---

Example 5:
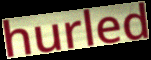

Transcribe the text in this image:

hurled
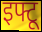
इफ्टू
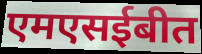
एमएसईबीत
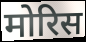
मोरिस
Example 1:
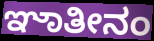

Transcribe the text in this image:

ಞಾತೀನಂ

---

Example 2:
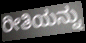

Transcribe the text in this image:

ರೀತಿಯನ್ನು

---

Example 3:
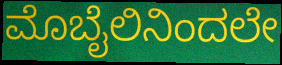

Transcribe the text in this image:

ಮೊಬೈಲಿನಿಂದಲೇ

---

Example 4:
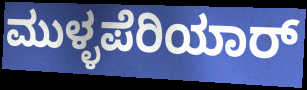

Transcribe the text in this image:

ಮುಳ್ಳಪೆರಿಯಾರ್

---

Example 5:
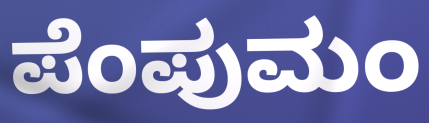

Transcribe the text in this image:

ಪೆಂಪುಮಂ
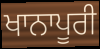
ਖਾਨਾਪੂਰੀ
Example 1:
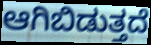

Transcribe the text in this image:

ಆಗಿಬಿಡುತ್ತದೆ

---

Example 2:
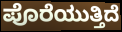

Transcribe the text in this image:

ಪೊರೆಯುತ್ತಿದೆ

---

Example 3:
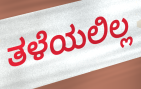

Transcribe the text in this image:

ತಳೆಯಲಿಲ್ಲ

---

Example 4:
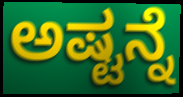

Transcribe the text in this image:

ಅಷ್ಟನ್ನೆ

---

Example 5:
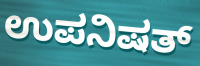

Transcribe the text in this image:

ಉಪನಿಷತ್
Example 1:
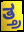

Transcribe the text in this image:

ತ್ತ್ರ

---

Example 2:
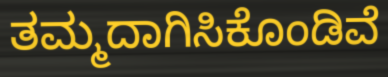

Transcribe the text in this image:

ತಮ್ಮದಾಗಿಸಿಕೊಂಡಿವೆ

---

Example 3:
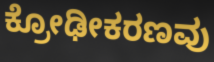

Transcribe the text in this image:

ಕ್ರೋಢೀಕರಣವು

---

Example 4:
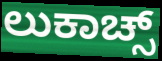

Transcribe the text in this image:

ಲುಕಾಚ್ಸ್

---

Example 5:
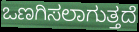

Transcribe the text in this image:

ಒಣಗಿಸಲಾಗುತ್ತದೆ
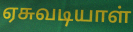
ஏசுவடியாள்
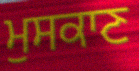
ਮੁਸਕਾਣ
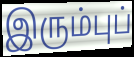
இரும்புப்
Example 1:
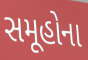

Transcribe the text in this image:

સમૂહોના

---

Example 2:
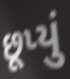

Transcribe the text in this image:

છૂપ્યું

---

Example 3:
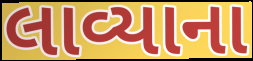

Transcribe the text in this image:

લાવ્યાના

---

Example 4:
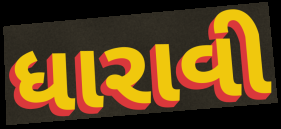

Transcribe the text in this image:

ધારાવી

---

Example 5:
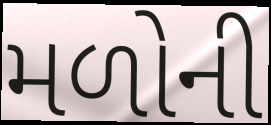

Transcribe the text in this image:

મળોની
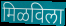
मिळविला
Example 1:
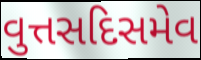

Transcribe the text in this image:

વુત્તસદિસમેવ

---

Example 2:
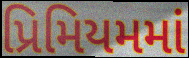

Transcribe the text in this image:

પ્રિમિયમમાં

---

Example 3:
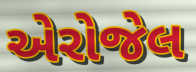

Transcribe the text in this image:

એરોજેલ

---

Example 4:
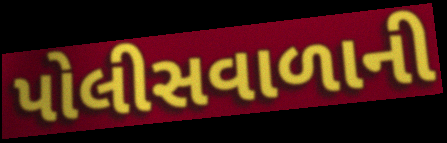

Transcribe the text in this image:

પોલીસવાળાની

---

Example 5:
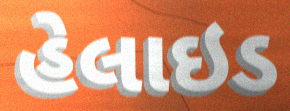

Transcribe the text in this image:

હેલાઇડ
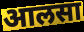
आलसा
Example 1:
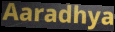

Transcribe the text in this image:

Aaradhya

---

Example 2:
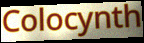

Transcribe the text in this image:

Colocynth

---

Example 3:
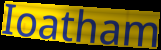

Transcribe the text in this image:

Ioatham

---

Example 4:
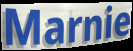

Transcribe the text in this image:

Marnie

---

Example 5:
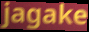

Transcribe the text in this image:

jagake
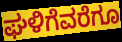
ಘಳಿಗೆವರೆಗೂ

PROBLEM REQUIREMENTS » Retype all of the material above word for word, but leave the pictures out of your answer.

ANSWER FOR THIS EXERCISE »
---

Example 5:

Transcribe the text in this image:

hurled
इफ्टू
एमएसईबीत
मोरिस
Example 1:

Transcribe the text in this image:

ಞಾತೀನಂ

---

Example 2:

Transcribe the text in this image:

ರೀತಿಯನ್ನು

---

Example 3:

Transcribe the text in this image:

ಮೊಬೈಲಿನಿಂದಲೇ

---

Example 4:

Transcribe the text in this image:

ಮುಳ್ಳಪೆರಿಯಾರ್

---

Example 5:

Transcribe the text in this image:

ಪೆಂಪುಮಂ
ਖਾਨਾਪੂਰੀ
Example 1:

Transcribe the text in this image:

ಆಗಿಬಿಡುತ್ತದೆ

---

Example 2:

Transcribe the text in this image:

ಪೊರೆಯುತ್ತಿದೆ

---

Example 3:

Transcribe the text in this image:

ತಳೆಯಲಿಲ್ಲ

---

Example 4:

Transcribe the text in this image:

ಅಷ್ಟನ್ನೆ

---

Example 5:

Transcribe the text in this image:

ಉಪನಿಷತ್
Example 1:

Transcribe the text in this image:

ತ್ತ್ರ

---

Example 2:

Transcribe the text in this image:

ತಮ್ಮದಾಗಿಸಿಕೊಂಡಿವೆ

---

Example 3:

Transcribe the text in this image:

ಕ್ರೋಢೀಕರಣವು

---

Example 4:

Transcribe the text in this image:

ಲುಕಾಚ್ಸ್

---

Example 5:

Transcribe the text in this image:

ಒಣಗಿಸಲಾಗುತ್ತದೆ
ஏசுவடியாள்
ਮੁਸਕਾਣ
இரும்புப்
Example 1:

Transcribe the text in this image:

સમૂહોના

---

Example 2:

Transcribe the text in this image:

છૂપ્યું

---

Example 3:

Transcribe the text in this image:

લાવ્યાના

---

Example 4:

Transcribe the text in this image:

ધારાવી

---

Example 5:

Transcribe the text in this image:

મળોની
मिळविला
Example 1:

Transcribe the text in this image:

વુત્તસદિસમેવ

---

Example 2:

Transcribe the text in this image:

પ્રિમિયમમાં

---

Example 3:

Transcribe the text in this image:

એરોજેલ

---

Example 4:

Transcribe the text in this image:

પોલીસવાળાની

---

Example 5:

Transcribe the text in this image:

હેલાઇડ
आलसा
Example 1:

Transcribe the text in this image:

Aaradhya

---

Example 2:

Transcribe the text in this image:

Colocynth

---

Example 3:

Transcribe the text in this image:

Ioatham

---

Example 4:

Transcribe the text in this image:

Marnie

---

Example 5:

Transcribe the text in this image:

jagake
ಘಳಿಗೆವರೆಗೂ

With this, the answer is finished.